Records Start Marker

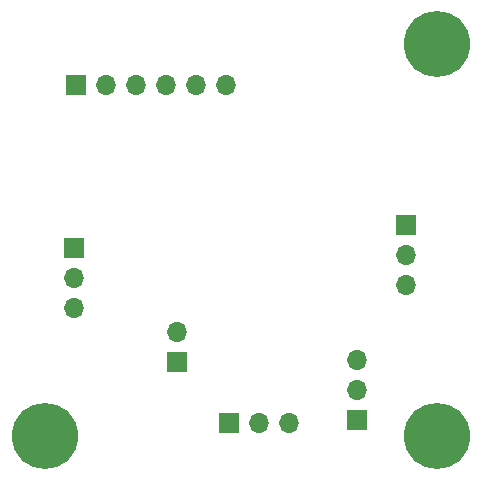
<source format=gbs>
G04 #@! TF.GenerationSoftware,KiCad,Pcbnew,7.0.8-7.0.8~ubuntu22.04.1*
G04 #@! TF.CreationDate,2024-01-26T15:47:29+01:00*
G04 #@! TF.ProjectId,imu,696d752e-6b69-4636-9164-5f7063625858,rev?*
G04 #@! TF.SameCoordinates,Original*
G04 #@! TF.FileFunction,Soldermask,Bot*
G04 #@! TF.FilePolarity,Negative*
%FSLAX46Y46*%
G04 Gerber Fmt 4.6, Leading zero omitted, Abs format (unit mm)*
G04 Created by KiCad (PCBNEW 7.0.8-7.0.8~ubuntu22.04.1) date 2024-01-26 15:47:29*
%MOMM*%
%LPD*%
G01*
G04 APERTURE LIST*
%ADD10R,1.700000X1.700000*%
%ADD11O,1.700000X1.700000*%
%ADD12C,3.600000*%
%ADD13C,5.600000*%
G04 APERTURE END LIST*
D10*
X95605888Y-65920584D03*
D11*
X95605888Y-63380584D03*
D10*
X115000000Y-54300000D03*
D11*
X115000000Y-56840000D03*
X115000000Y-59380000D03*
D10*
X86900000Y-56300000D03*
D11*
X86900000Y-58840000D03*
X86900000Y-61380000D03*
D12*
X117605888Y-72245584D03*
D13*
X117605888Y-72245584D03*
D10*
X100000000Y-71100000D03*
D11*
X102540000Y-71100000D03*
X105080000Y-71100000D03*
D12*
X117605888Y-39045584D03*
D13*
X117605888Y-39045584D03*
D12*
X84405888Y-72245584D03*
D13*
X84405888Y-72245584D03*
D10*
X110900000Y-70879999D03*
D11*
X110900000Y-68339999D03*
X110900000Y-65799999D03*
D10*
X87040000Y-42500000D03*
D11*
X89580000Y-42500000D03*
X92120000Y-42500000D03*
X94660000Y-42500000D03*
X97200000Y-42500000D03*
X99740000Y-42500000D03*
M02*

</source>
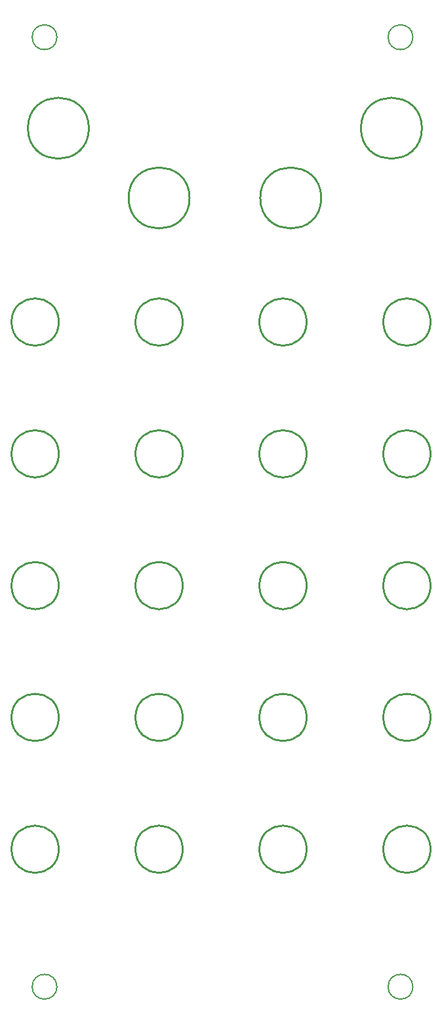
<source format=gko>
G04 Layer_Color=16711935*
%FSLAX25Y25*%
%MOIN*%
G70*
G01*
G75*
%ADD12C,0.00500*%
%ADD13C,0.01000*%
D12*
X-204169Y-503583D02*
G03*
X-204169Y-503583I-6299J0D01*
G01*
X-23228Y-21417D02*
G03*
X-23228Y-21417I-6299J0D01*
G01*
X-204173D02*
G03*
X-204173Y-21417I-6299J0D01*
G01*
X-23228Y-503583D02*
G03*
X-23228Y-503583I-6299J0D01*
G01*
D13*
X-14254Y-433760D02*
G03*
X-14254Y-433760I-12008J0D01*
G01*
Y-366831D02*
G03*
X-14254Y-366831I-12008J0D01*
G01*
Y-299902D02*
G03*
X-14254Y-299902I-12008J0D01*
G01*
Y-232972D02*
G03*
X-14254Y-232972I-12008J0D01*
G01*
Y-166043D02*
G03*
X-14254Y-166043I-12008J0D01*
G01*
X-77246Y-433760D02*
G03*
X-77246Y-433760I-12008J0D01*
G01*
Y-366831D02*
G03*
X-77246Y-366831I-12008J0D01*
G01*
Y-299902D02*
G03*
X-77246Y-299902I-12008J0D01*
G01*
Y-232972D02*
G03*
X-77246Y-232972I-12008J0D01*
G01*
Y-166043D02*
G03*
X-77246Y-166043I-12008J0D01*
G01*
X-140238Y-433760D02*
G03*
X-140238Y-433760I-12008J0D01*
G01*
Y-366831D02*
G03*
X-140238Y-366831I-12008J0D01*
G01*
Y-299902D02*
G03*
X-140238Y-299902I-12008J0D01*
G01*
Y-232972D02*
G03*
X-140238Y-232972I-12008J0D01*
G01*
Y-166043D02*
G03*
X-140238Y-166043I-12008J0D01*
G01*
X-203230Y-433760D02*
G03*
X-203230Y-433760I-12008J0D01*
G01*
Y-366831D02*
G03*
X-203230Y-366831I-12008J0D01*
G01*
Y-299902D02*
G03*
X-203230Y-299902I-12008J0D01*
G01*
Y-232972D02*
G03*
X-203230Y-232972I-12008J0D01*
G01*
Y-166043D02*
G03*
X-203230Y-166043I-12008J0D01*
G01*
X-69817Y-103051D02*
G03*
X-69817Y-103051I-15500J0D01*
G01*
X-136746D02*
G03*
X-136746Y-103051I-15500J0D01*
G01*
X-18636Y-67618D02*
G03*
X-18636Y-67618I-15500J0D01*
G01*
X-187927D02*
G03*
X-187927Y-67618I-15500J0D01*
G01*
M02*

</source>
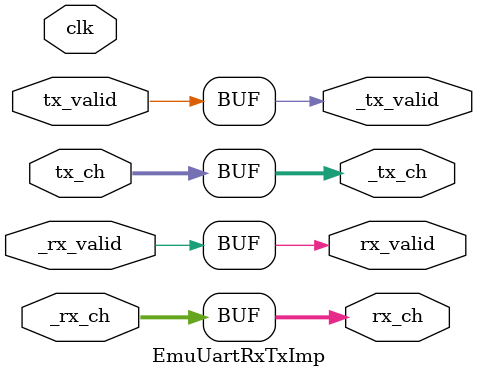
<source format=v>
`timescale 1ns / 1ps

`include "axi.vh"

module EmuUartRxTxImp (
    input  wire         clk,

    input  wire         tx_valid,
    input  wire [7:0]   tx_ch,
    output wire         rx_valid,
    output wire [7:0]   rx_ch,

    (* remu_signal, remu_trigger *)
    output wire         _tx_valid,
    (* remu_signal *)
    output wire [7:0]   _tx_ch,
    (* remu_signal *)
    input  wire         _rx_valid,
    (* remu_signal *)
    input  wire [7:0]   _rx_ch
);

    assign _tx_valid = tx_valid;
    assign _tx_ch = tx_ch;
    assign rx_valid = _rx_valid;
    assign rx_ch = _rx_ch;

endmodule

</source>
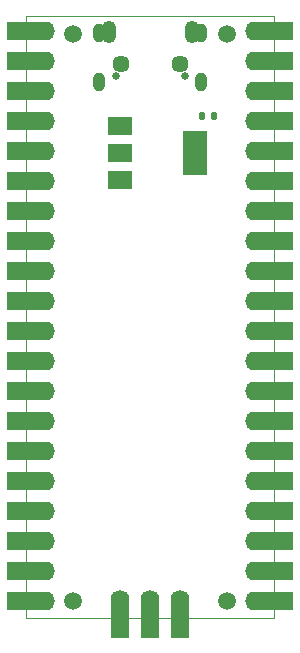
<source format=gbr>
G04 #@! TF.GenerationSoftware,KiCad,Pcbnew,(6.0.6)*
G04 #@! TF.CreationDate,2022-08-20T10:32:50+05:30*
G04 #@! TF.ProjectId,Mitayi-Pico-RP2040,4d697461-7969-42d5-9069-636f2d525032,0.2*
G04 #@! TF.SameCoordinates,PX848f8c0PY6ea0500*
G04 #@! TF.FileFunction,Soldermask,Bot*
G04 #@! TF.FilePolarity,Negative*
%FSLAX46Y46*%
G04 Gerber Fmt 4.6, Leading zero omitted, Abs format (unit mm)*
G04 Created by KiCad (PCBNEW (6.0.6)) date 2022-08-20 10:32:50*
%MOMM*%
%LPD*%
G01*
G04 APERTURE LIST*
G04 Aperture macros list*
%AMRoundRect*
0 Rectangle with rounded corners*
0 $1 Rounding radius*
0 $2 $3 $4 $5 $6 $7 $8 $9 X,Y pos of 4 corners*
0 Add a 4 corners polygon primitive as box body*
4,1,4,$2,$3,$4,$5,$6,$7,$8,$9,$2,$3,0*
0 Add four circle primitives for the rounded corners*
1,1,$1+$1,$2,$3*
1,1,$1+$1,$4,$5*
1,1,$1+$1,$6,$7*
1,1,$1+$1,$8,$9*
0 Add four rect primitives between the rounded corners*
20,1,$1+$1,$2,$3,$4,$5,0*
20,1,$1+$1,$4,$5,$6,$7,0*
20,1,$1+$1,$6,$7,$8,$9,0*
20,1,$1+$1,$8,$9,$2,$3,0*%
G04 Aperture macros list end*
G04 #@! TA.AperFunction,Profile*
%ADD10C,0.100000*%
G04 #@! TD*
%ADD11C,1.500000*%
%ADD12O,1.600000X1.700000*%
%ADD13R,1.600000X3.200000*%
%ADD14C,0.670000*%
%ADD15RoundRect,0.500000X0.000000X0.300000X0.000000X0.300000X0.000000X-0.300000X0.000000X-0.300000X0*%
%ADD16O,1.200000X1.900000*%
%ADD17C,1.450000*%
%ADD18R,3.200000X1.600000*%
%ADD19O,1.700000X1.600000*%
%ADD20R,2.000000X1.500000*%
%ADD21R,2.000000X3.800000*%
%ADD22RoundRect,0.135000X-0.135000X-0.185000X0.135000X-0.185000X0.135000X0.185000X-0.135000X0.185000X0*%
G04 APERTURE END LIST*
D10*
X0Y51000000D02*
X21000000Y51000000D01*
X21000000Y0D02*
X0Y0D01*
X21000000Y51000000D02*
X21000000Y0D01*
X0Y0D02*
X0Y51000000D01*
D11*
X17000000Y1490000D03*
D12*
X7950000Y1600000D03*
D13*
X7950000Y-10000D03*
D12*
X10490000Y1600000D03*
D13*
X10490000Y-10000D03*
D12*
X13030000Y1600000D03*
D13*
X13030000Y-10000D03*
D11*
X4000000Y1490000D03*
D14*
X7610000Y45920000D03*
X13410000Y45920000D03*
D15*
X14830000Y45390000D03*
X6190000Y45390000D03*
X14830000Y49570000D03*
X6190000Y49570000D03*
D11*
X17000000Y49490000D03*
D16*
X7010000Y49637500D03*
D17*
X13010000Y46937500D03*
X8010000Y46937500D03*
D16*
X14010000Y49637500D03*
D11*
X4000000Y49490000D03*
D18*
X-10000Y49700000D03*
D19*
X1600000Y49700000D03*
D18*
X-10000Y47160000D03*
D19*
X1600000Y47160000D03*
D18*
X-10000Y44620000D03*
D19*
X1600000Y44620000D03*
D18*
X-10000Y42080000D03*
D19*
X1600000Y42080000D03*
X1600000Y39540000D03*
D18*
X-10000Y39540000D03*
D19*
X1600000Y37000000D03*
D18*
X-10000Y37000000D03*
X-10000Y34460000D03*
D19*
X1600000Y34460000D03*
D18*
X-10000Y31920000D03*
D19*
X1600000Y31920000D03*
X1600000Y29380000D03*
D18*
X-10000Y29380000D03*
X-10000Y26840000D03*
D19*
X1600000Y26840000D03*
D18*
X-10000Y24300000D03*
D19*
X1600000Y24300000D03*
D18*
X-10000Y21760000D03*
D19*
X1600000Y21760000D03*
D18*
X-10000Y19220000D03*
D19*
X1600000Y19220000D03*
D18*
X-10000Y16680000D03*
D19*
X1600000Y16680000D03*
D18*
X-10000Y14140000D03*
D19*
X1600000Y14140000D03*
D18*
X-10000Y11600000D03*
D19*
X1600000Y11600000D03*
X1600000Y9060000D03*
D18*
X-10000Y9060000D03*
X-10000Y6520000D03*
D19*
X1600000Y6520000D03*
D18*
X-10000Y3980000D03*
D19*
X1600000Y3980000D03*
D18*
X-10000Y1440000D03*
D19*
X1600000Y1440000D03*
D20*
X7980000Y37100000D03*
X7980000Y39400000D03*
D21*
X14280000Y39400000D03*
D20*
X7980000Y41700000D03*
D22*
X14890000Y42510000D03*
X15910000Y42510000D03*
D18*
X21010000Y49700000D03*
D19*
X19400000Y49700000D03*
D18*
X21010000Y47160000D03*
D19*
X19400000Y47160000D03*
D18*
X21010000Y44620000D03*
D19*
X19400000Y44620000D03*
X19400000Y42080000D03*
D18*
X21010000Y42080000D03*
D19*
X19400000Y39540000D03*
D18*
X21010000Y39540000D03*
X21010000Y37000000D03*
D19*
X19400000Y37000000D03*
D18*
X21010000Y34460000D03*
D19*
X19400000Y34460000D03*
X19400000Y31920000D03*
D18*
X21010000Y31920000D03*
X21010000Y29380000D03*
D19*
X19400000Y29380000D03*
D18*
X21010000Y26840000D03*
D19*
X19400000Y26840000D03*
D18*
X21010000Y24300000D03*
D19*
X19400000Y24300000D03*
D18*
X21010000Y21760000D03*
D19*
X19400000Y21760000D03*
X19400000Y19220000D03*
D18*
X21010000Y19220000D03*
D19*
X19400000Y16680000D03*
D18*
X21010000Y16680000D03*
X21010000Y14140000D03*
D19*
X19400000Y14140000D03*
X19400000Y11600000D03*
D18*
X21010000Y11600000D03*
X21010000Y9060000D03*
D19*
X19400000Y9060000D03*
X19400000Y6520000D03*
D18*
X21010000Y6520000D03*
X21010000Y3980000D03*
D19*
X19400000Y3980000D03*
D18*
X21010000Y1440000D03*
D19*
X19400000Y1440000D03*
M02*

</source>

Records End Marker

Work item >>
Return only this span, exactly: the line that contains "X21010000Y26840000D03*" and all lines after it to the end of the records.

Answer box >>
X21010000Y26840000D03*
D19*
X19400000Y26840000D03*
D18*
X21010000Y24300000D03*
D19*
X19400000Y24300000D03*
D18*
X21010000Y21760000D03*
D19*
X19400000Y21760000D03*
X19400000Y19220000D03*
D18*
X21010000Y19220000D03*
D19*
X19400000Y16680000D03*
D18*
X21010000Y16680000D03*
X21010000Y14140000D03*
D19*
X19400000Y14140000D03*
X19400000Y11600000D03*
D18*
X21010000Y11600000D03*
X21010000Y9060000D03*
D19*
X19400000Y9060000D03*
X19400000Y6520000D03*
D18*
X21010000Y6520000D03*
X21010000Y3980000D03*
D19*
X19400000Y3980000D03*
D18*
X21010000Y1440000D03*
D19*
X19400000Y1440000D03*
M02*

</source>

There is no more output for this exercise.